I've found Internet forums particularly Mumsnet and Facebook groups the most help. The app would provide an extra layer of support I suppose as the more information the better. If it encourages some to seek help sooner it will be worthwhile.

janeyf1 · 25/09/2016 08:59

My DC is getting better with age but at times I find it hard to get the discipline right, especially when she is overtired. I tend to say 'I'll tell dad if you do this' and that usually works

jacqui5366 · 25/09/2016 09:15

My eldest has autism, and I am often 'tutted' at because of his behaviour, however I find the give him as much information beforehand as to where we are going, what he might expect to see, what smells, noise he may encounter have helped a great deal, and the outbursts both verbal and physical have diminished greatly. Always make sure they have been to the loo, and had a snack and something to eat, and do not show you are nervous as this puts more pressure on the situation.

hiddenmichelle · 25/09/2016 09:21

Patience patience and more patience - and listening to them when they want to talk.

barbsbarbs · 25/09/2016 09:23

my 14 year old son has ADHD and anxiety issues, and has always tried to stay up as late as possible as he doesnt want to go to sleep. we give me loads of reassurance and help him to feel as secure as possible, by encouraging him, praising him, he also goes to counselling. Importantly we tried to spend quality time with him and this goes a long way.

Stoneagemum · 25/09/2016 09:23

Asking for subscription charges from people that are struggling?
Nice

jt75 · 25/09/2016 10:07

I wouldn't share personal details like this online.

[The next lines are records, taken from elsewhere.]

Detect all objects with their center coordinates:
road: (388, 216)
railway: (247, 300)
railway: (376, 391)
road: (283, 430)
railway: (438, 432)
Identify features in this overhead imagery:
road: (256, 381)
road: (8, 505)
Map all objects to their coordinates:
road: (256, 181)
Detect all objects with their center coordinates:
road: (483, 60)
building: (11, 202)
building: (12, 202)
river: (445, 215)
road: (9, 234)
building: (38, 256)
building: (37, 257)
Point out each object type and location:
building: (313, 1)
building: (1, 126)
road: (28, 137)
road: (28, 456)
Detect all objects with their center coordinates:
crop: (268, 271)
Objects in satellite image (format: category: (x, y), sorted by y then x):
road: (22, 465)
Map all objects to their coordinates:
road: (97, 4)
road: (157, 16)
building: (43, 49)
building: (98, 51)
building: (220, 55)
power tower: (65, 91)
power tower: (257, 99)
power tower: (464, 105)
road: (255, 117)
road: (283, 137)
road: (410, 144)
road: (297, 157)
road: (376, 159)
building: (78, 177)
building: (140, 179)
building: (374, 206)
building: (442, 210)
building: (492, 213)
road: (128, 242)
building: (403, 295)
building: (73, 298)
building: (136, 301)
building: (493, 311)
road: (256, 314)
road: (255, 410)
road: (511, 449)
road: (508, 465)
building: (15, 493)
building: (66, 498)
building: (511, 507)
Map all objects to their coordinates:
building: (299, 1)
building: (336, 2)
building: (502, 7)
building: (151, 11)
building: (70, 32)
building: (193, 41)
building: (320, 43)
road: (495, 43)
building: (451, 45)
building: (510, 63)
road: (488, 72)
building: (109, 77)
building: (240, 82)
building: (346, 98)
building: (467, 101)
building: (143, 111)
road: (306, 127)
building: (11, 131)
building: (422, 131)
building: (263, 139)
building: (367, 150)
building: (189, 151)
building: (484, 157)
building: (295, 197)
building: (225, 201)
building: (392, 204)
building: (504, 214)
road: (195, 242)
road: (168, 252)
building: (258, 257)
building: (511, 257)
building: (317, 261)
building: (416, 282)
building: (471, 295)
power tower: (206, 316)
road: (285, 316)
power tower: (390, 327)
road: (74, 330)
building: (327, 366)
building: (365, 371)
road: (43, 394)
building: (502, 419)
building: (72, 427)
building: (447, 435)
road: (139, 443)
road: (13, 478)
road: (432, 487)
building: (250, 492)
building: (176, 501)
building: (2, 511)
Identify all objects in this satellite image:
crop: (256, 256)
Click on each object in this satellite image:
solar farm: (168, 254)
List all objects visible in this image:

outgoing · 25/09/2016 10:41

There is lot's of different advice out there for different age groups of children.My son has 9 different neurological conditions and I have struggled with various different behaviours with him over the years.The best thing that worked for my son is me attending parenting groups where I meet with other parents to support each other and swap advice.I have always contacted my son's mental health professionals or dr when I have been really struggling and they sign posted me to other vital age appropriate advice services and support groups.
There were days when my son's behaviours were that challenging and they were very dark days if i'm being honest.My son developed depression and at some points he was suicidal so we got used to dealing with dr's and mental health professionals.
Don't struggle alone with your child's behaviour or mental health and if a parenting course is suggested to you don't feel like you are not a good parent because it has been suggested for you to do a parenting course.I joined attended some great courses on parenting and joined some parenting support groups which have really helped me to cope with my son's behaviours.One other good thing I learned that is important is to look after yourself so you can be strong enough to deal with looking after your child.

xcxcsophiexcxc · 25/09/2016 10:56

I found with my 3 yr old that instead of using the naughty step for constant destructive behavior and constant tantrums telling him to meditate to peaceful music whilst thinking on his behavior worked much better to calm him down.
The naughty step only seemed to make the problem worse and ive had much better results with this method.

Cailin7 · 25/09/2016 11:11

I clicked on the website to read about this app. The blurb looked like lot of nonsense without actually telling me anything about the app and how it works. And I do not want to register. I cannot see of what benefit this could be to us mums, and all our DCs are persons, individuals, why do they need to be compared or defined?

glennamy · 25/09/2016 11:36

The only MH issues I've had to deal with for DD1 is trying to explain to her the dynamics of cliques at her Primary school. She likes to be friends with everyone and is not rude but some of her friends are selective and try to put pressure on her to choose i.e. them/her or us... We are getting there and she is being true to her own feelings.